In 1978 Mary made what may have been her greatest find. Her team was re-exploring a site in Tanzania called Laetoli--40 years after Louis had incorrectly assumed that the absence of tools there implied that hominid fossils would not be found--when they discovered a trail of remarkably clear ancient hominid footprints impressed and preserved in volcanic ash. It was a stunning glimpse of the world 3.6 million years ago. If only Louis had lived to see it.
A detailed scientific study of the Laetoli hominid fossils confirmed that they belonged to a new hominid species, best represented by the 3.2 million-year-old Lucy skeleton I had discovered four years earlier at Hadar, Ethiopia. When I presented these findings in May 1978 at a Nobel symposium in Sweden, Mary had already agreed to be one of the coauthors on the scientific paper defining the new species, Australopithecus afarensis. A few months later, however, when the paper was being printed, she cabled me demanding removal of her name. I respected her wishes and had the title page redone. Like Louis, she did not believe Australopithecus was our ancestor; if her finds at Laetoli were our ancestors, they had to be Homo.
It was a blustery, wintry afternoon in 1970 at the University of Chicago when I first met Louis and Mary's son Richard. He had just completed a preliminary presentation on his new finds from Lake Turkana (then Lake Rudolf). I told him I would be in Nairobi the next summer and wanted to see his exciting hominid fossils. A year younger than I, he had chosen, after becoming disenchanted with the safari business, to follow in his parents' footsteps. It appeared that he too possessed the "Leakey luck" and was well on the way to stardom in paleoanthropology.
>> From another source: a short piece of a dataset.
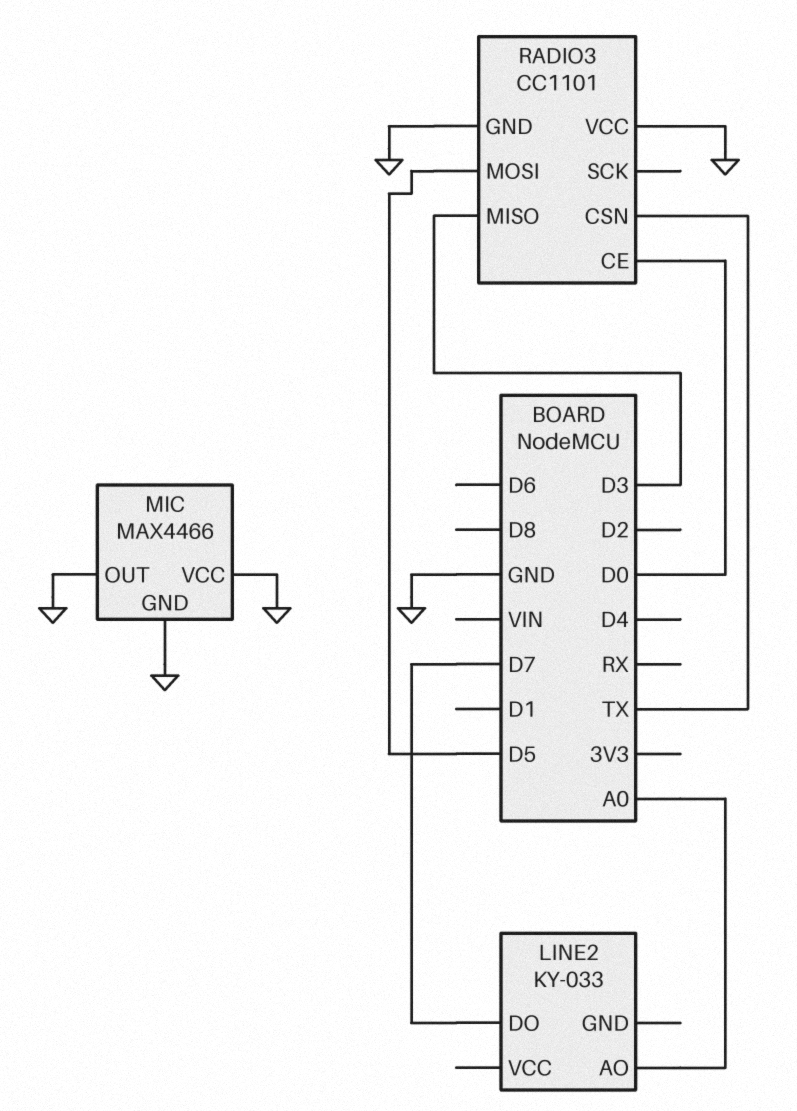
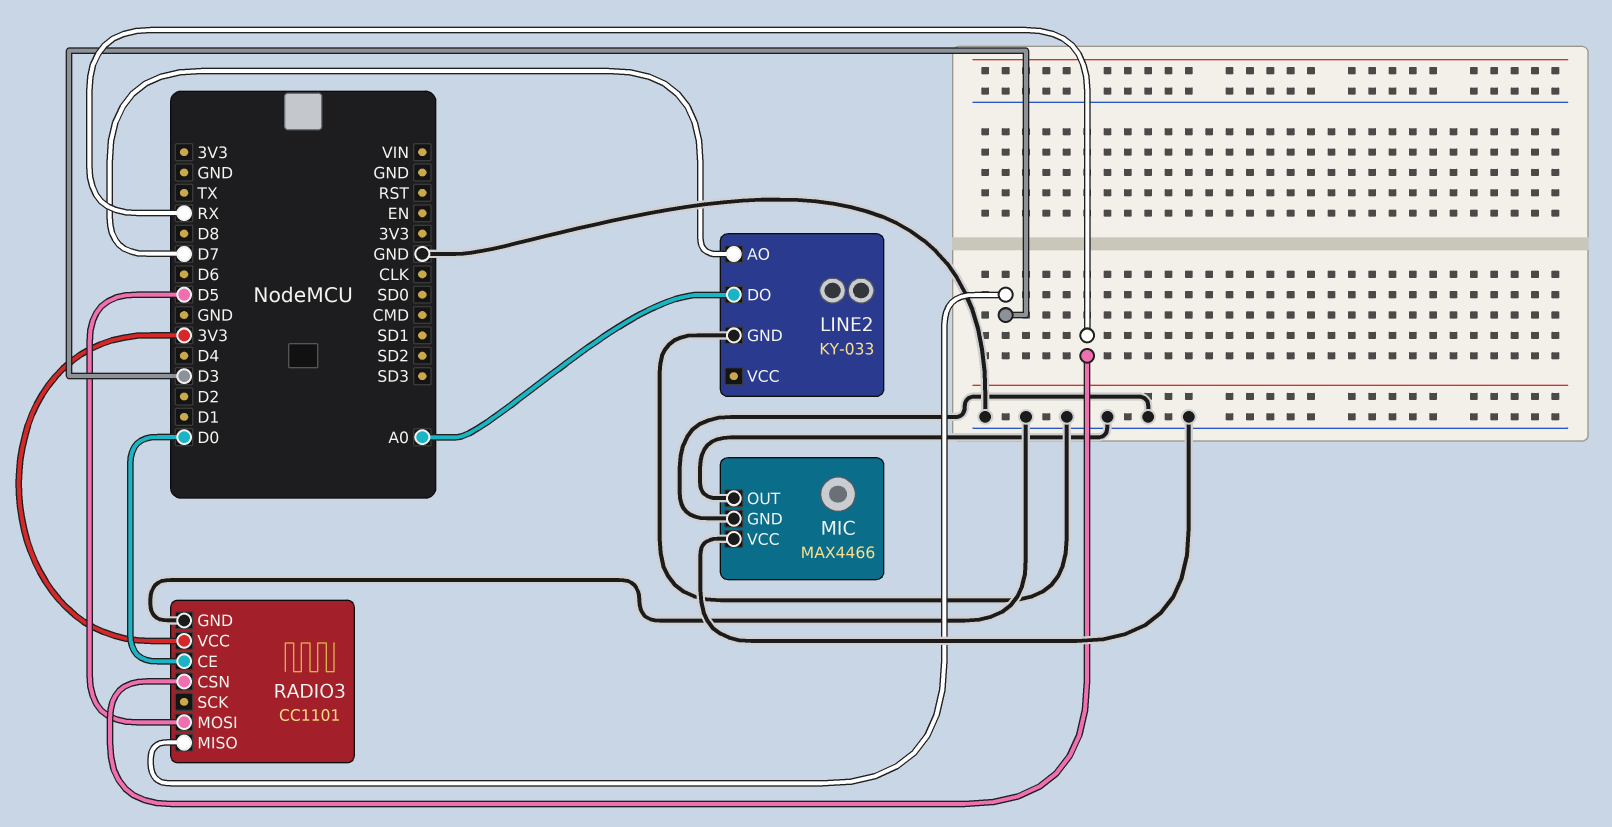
LINE2 pin AO: A0 -> D7
LINE2 pin DO: D7 -> A0
LINE2 pin GND: none -> GND
RADIO3 pin CSN: TX -> RX
RADIO3 pin VCC: GND -> 3V3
Our first meeting in Nairobi was cordial, and Richard dazzled me with remarkable specimens; a friendship was simmering. Beginning preparations for my research in Ethiopia's Afar region, I was a frequent visitor to Nairobi, and Richard offered suggestions and appeared supportive of my efforts. But our conversation always had a dimension of competition, and even though we offered each other advice, in retrospect it was as if we were looking for chinks in each other's armor.
Both of us were strong in character and ultimately, almost inevitably, this led to our estrangement in 1981. We were the Young Turks of anthropology in those days, staunchly defending our interpretations of human evolution. Perhaps now, with the mellowing of age, it is time to break the silence.